Motyw przewodni
„Mała skłonność polskiego turysty, do wydawania pieniędzy w Chorwacji”
Nie chce mi się pisać wstępu, lub przeklejać. Jest w wątku o napiwkach
Chętni do przeczytania wstępu, mogą sobie przejść w poniższy link i przeczytać mój wpis ...."napiwek, a sprawa polska"
https://www.cro.pl/napiwek-przymus-czy-dobra-wola-t57584-45.html
….
I teraz tak. Skąd ta opinia o nas w Chorwacji ?? Przecież Polacy słyną z zamiłowania do zakupów wszelakich.
Od grubych zakupów, do tych całkiem małych. Także różnych drobiazgów przemysłowych, sezonowych, z kategorii „dom i ogród”, „sport i turystyka”, itd. Nie mówiąc o ciuchach, a w dużym procencie, szmatach. Bo Chińczyk ubrał polskie społeczeństwo
Wystarczy tu przytoczyć (o czym każdy wie i w czym uczestniczy), czyli co się dzieje w naszych Centrach, Handlowych, Galeriach, hipermarketach Auchen, Leclercu, Careffour, Lidlu, Biedrze, obi, bazarach, dyskontach, składach, centrach chińskich. itd
Patrz zwłaszcza, sobota, 14.00 parkingi przy centrach.

■ Zadanie
Odpowiedz krótko na pytania do wpisu o wydawaniu pieniędzy przez polskich turystów w Chorwacji:
(a) W jakim wątku, według autora, znajduje się wstęp?
(b) Kto, według wpisu, „ubrał polskie społeczeństwo”?
(c) Jaki dzień i jaką godzinę autor wskazuje, każąc spojrzeć na parkingi przy centrach?

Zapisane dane
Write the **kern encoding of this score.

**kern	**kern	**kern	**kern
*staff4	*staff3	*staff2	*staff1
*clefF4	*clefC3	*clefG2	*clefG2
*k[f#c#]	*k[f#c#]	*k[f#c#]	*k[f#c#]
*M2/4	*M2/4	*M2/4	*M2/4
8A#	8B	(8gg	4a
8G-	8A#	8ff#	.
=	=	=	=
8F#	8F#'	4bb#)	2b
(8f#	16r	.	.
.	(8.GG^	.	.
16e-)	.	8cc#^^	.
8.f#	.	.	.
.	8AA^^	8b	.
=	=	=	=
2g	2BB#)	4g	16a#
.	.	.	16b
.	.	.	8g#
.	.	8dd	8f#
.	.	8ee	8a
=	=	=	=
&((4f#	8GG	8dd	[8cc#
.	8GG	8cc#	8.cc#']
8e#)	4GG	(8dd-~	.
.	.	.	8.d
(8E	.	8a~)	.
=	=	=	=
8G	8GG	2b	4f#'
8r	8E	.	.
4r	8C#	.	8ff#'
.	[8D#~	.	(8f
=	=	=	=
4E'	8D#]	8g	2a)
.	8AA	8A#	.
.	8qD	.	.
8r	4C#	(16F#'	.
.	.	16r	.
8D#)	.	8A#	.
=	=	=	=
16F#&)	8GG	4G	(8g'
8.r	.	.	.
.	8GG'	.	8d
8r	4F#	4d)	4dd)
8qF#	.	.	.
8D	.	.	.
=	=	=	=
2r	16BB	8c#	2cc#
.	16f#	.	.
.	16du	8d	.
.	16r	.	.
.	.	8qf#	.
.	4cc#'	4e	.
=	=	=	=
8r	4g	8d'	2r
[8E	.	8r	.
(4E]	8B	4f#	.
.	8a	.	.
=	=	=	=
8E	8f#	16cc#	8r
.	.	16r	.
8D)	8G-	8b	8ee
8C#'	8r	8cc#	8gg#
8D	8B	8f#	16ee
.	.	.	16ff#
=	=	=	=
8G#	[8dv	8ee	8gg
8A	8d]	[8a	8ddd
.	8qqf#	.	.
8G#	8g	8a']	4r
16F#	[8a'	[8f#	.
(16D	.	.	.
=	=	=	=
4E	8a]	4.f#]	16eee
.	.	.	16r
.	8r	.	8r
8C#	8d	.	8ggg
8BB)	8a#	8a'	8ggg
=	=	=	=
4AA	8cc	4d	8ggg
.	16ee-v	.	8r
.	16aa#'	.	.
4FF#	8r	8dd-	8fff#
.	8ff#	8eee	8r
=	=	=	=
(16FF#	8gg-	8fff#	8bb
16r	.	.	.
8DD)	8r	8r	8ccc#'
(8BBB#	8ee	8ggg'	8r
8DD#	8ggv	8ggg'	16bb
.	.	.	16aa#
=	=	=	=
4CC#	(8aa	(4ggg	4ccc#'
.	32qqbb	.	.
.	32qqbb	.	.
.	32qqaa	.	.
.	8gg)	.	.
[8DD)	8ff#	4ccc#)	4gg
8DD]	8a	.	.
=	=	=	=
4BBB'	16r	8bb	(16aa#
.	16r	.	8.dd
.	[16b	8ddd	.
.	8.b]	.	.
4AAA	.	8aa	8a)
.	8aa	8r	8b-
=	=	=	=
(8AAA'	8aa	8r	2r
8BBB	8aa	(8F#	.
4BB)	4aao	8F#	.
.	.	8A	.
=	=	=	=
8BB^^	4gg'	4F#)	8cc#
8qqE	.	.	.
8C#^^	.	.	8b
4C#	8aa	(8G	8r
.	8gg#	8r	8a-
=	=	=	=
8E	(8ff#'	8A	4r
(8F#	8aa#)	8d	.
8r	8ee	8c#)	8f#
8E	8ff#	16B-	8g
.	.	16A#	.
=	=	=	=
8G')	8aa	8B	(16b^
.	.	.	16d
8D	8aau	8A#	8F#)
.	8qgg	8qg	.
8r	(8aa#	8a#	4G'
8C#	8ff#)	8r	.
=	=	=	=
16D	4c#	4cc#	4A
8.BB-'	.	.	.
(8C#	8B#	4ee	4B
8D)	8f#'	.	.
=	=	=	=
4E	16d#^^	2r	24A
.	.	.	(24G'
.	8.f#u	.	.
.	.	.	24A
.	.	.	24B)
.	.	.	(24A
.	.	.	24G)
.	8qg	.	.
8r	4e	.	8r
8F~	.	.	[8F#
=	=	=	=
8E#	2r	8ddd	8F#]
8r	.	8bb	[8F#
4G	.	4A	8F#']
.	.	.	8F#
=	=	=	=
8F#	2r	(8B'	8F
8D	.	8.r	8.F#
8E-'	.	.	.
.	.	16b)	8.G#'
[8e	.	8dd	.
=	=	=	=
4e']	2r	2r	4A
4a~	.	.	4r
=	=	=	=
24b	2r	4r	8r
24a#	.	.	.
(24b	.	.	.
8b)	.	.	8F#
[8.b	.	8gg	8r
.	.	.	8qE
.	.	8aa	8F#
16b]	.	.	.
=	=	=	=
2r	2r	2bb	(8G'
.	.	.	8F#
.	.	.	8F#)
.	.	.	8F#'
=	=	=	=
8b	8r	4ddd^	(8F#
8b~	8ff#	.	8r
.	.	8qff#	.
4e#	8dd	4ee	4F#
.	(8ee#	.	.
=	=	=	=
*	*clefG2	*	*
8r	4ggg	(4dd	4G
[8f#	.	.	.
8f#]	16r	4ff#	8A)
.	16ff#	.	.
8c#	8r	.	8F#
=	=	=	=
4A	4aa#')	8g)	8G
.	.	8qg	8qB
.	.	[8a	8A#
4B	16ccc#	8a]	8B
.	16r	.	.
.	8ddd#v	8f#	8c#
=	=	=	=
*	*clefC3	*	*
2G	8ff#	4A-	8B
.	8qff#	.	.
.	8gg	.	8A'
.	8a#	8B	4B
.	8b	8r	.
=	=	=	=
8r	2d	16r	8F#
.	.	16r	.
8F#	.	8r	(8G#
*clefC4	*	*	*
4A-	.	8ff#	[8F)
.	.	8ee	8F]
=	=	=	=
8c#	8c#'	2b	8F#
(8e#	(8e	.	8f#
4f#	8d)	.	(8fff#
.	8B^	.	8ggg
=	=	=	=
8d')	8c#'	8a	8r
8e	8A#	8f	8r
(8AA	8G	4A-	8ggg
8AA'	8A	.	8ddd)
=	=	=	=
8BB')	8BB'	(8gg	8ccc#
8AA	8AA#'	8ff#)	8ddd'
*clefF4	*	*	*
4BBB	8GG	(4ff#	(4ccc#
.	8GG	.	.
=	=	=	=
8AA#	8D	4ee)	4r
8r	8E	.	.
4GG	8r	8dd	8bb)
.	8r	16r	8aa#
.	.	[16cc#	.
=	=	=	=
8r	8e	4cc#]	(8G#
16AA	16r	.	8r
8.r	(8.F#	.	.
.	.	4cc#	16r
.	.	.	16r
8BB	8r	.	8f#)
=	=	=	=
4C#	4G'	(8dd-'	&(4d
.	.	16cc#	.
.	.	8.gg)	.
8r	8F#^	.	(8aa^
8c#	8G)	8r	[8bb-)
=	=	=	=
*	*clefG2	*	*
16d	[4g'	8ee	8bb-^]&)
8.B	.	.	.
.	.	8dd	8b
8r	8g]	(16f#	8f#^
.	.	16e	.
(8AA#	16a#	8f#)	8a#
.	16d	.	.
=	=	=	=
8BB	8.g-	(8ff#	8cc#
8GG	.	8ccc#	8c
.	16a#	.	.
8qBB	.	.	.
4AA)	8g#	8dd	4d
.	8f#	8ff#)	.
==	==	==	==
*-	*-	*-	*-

■ Wynik zadania
(a) W wątku o napiwkach.
(b) Chińczyk.
(c) Sobotę, godzinę 14.00.